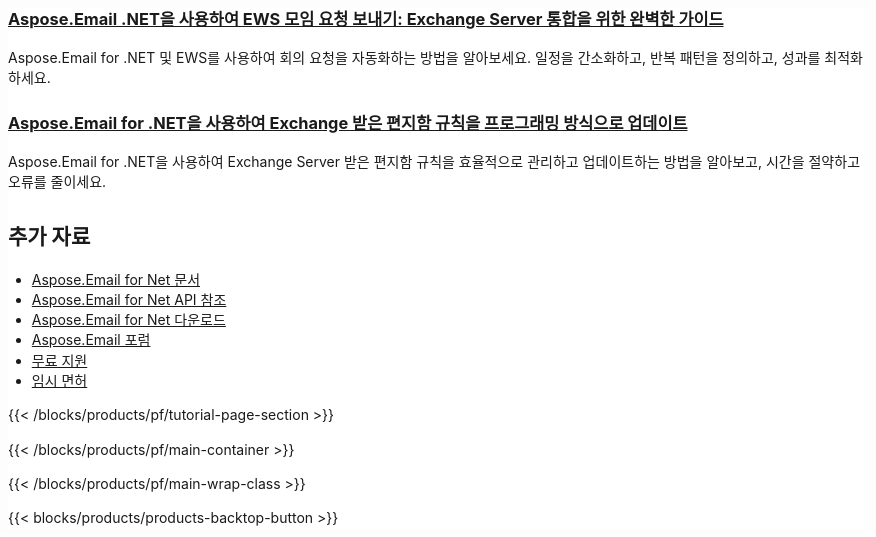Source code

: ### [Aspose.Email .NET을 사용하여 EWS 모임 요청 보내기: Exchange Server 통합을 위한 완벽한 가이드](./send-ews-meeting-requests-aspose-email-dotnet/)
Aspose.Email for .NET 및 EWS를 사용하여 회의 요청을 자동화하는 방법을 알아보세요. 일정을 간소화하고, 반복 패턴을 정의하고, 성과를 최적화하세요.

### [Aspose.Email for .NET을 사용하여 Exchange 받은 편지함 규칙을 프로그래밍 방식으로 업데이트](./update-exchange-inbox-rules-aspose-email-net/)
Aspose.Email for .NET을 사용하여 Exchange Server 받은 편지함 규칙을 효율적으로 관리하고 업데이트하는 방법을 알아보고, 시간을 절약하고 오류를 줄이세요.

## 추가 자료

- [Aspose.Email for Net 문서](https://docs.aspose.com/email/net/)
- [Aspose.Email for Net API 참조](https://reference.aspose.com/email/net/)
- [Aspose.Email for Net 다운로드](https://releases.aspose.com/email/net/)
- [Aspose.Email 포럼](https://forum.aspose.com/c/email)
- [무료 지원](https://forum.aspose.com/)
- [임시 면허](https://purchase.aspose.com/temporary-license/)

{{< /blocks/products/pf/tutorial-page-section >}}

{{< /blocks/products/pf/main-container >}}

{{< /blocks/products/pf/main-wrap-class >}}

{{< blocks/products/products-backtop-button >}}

^^^^^^^^

### Task description
Could you repeat the data exactly, omitting its pictures?

### Response to the exercise
Source code

: ### [Aspose.Email .NET을 사용하여 EWS 모임 요청 보내기: Exchange Server 통합을 위한 완벽한 가이드](./send-ews-meeting-requests-aspose-email-dotnet/)
Aspose.Email for .NET 및 EWS를 사용하여 회의 요청을 자동화하는 방법을 알아보세요. 일정을 간소화하고, 반복 패턴을 정의하고, 성과를 최적화하세요.

### [Aspose.Email for .NET을 사용하여 Exchange 받은 편지함 규칙을 프로그래밍 방식으로 업데이트](./update-exchange-inbox-rules-aspose-email-net/)
Aspose.Email for .NET을 사용하여 Exchange Server 받은 편지함 규칙을 효율적으로 관리하고 업데이트하는 방법을 알아보고, 시간을 절약하고 오류를 줄이세요.

## 추가 자료

- [Aspose.Email for Net 문서](https://docs.aspose.com/email/net/)
- [Aspose.Email for Net API 참조](https://reference.aspose.com/email/net/)
- [Aspose.Email for Net 다운로드](https://releases.aspose.com/email/net/)
- [Aspose.Email 포럼](https://forum.aspose.com/c/email)
- [무료 지원](https://forum.aspose.com/)
- [임시 면허](https://purchase.aspose.com/temporary-license/)

{{< /blocks/products/pf/tutorial-page-section >}}

{{< /blocks/products/pf/main-container >}}

{{< /blocks/products/pf/main-wrap-class >}}

{{< blocks/products/products-backtop-button >}}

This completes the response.